Discordance between serum creatinine and creatinine clearance for identification of ED patients with abdominal pain at risk for contrast-induced nephropathy

    loading  Checking for direct PDF access through Ovid


Study Objective

Despite creatinine clearance (CrCl) being a better estimate of renal function, serum creatinine (Cr) is more commonly used to screen for renal insufficiency in patients scheduled for an enhanced abdominal computed tomography (CT) in an attempt to reduce the likelihood of contrast-induced nephropathy (CIN). Our objective was to determine the incidence of renal insufficiency (a CrCl <60 mL/min) among patients who have serum Cr below 1.5 mg/dL (the most commonly accepted Cr cutoff for the administration of intravenous contrast). This study was conducted in a population of emergency department patients with acute abdominal pain being considered for CT scan.


We performed post hoc analysis of a prospective cross-sectional study that enrolled nongravid adults with acute nontraumatic abdominal pain. Patients on dialysis were excluded. The data that we collected included demographics, history, duration/description of pain, patient reported weight, laboratory data, imaging studies, and final diagnosis. Creatinine clearance values (< or >60 mL/min) were compared to Cr values of 1.0, 1.2, 1.5, and 1.8 mg/dL to determine the percentage of patients at risk for nephropathy after contrast injection at each Cr cutoff. Descriptive statistics were used with 95% confidence intervals (CIs).

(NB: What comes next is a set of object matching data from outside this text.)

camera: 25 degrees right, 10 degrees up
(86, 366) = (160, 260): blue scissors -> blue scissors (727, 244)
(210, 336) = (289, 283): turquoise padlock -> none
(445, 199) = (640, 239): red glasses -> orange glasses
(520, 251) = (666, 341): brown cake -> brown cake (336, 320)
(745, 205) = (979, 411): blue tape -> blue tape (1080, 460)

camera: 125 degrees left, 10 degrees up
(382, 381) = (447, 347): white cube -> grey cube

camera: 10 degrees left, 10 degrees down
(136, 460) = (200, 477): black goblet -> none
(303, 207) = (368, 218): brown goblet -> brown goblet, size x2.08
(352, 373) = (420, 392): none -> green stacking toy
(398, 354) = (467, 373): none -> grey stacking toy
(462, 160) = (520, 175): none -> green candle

Seven hundred sixty-five patients were enrolled; 59% (451/765) had an abdominal CT scan. Of 108 patients with CrCl less than 60 mL/min, 59 patients had a Cr less than 1.8 mg/dL (55%; 95% CI, 45%-64%); 43 had a Cr less than 1.5 mg/dL, the most commonly accepted Cr cutoff for contrast administration (40%; 95% CI, 31%-50%); 21 patients had a Cr less than 1.2 mg/dL (19%; 95% CI, 12%-28%); and 10 had a Cr less than 1.0 mg/dL (9%; 95% CI, 5%-16%).


The most commonly used Cr cutoff (1.5 mg/dL) for contrast administration fails to identify 40% of the patients at risk for CIN. Future studies should address whether using CrCl rather than serum Cr decreases the incidence of contrast-induced nephropathy.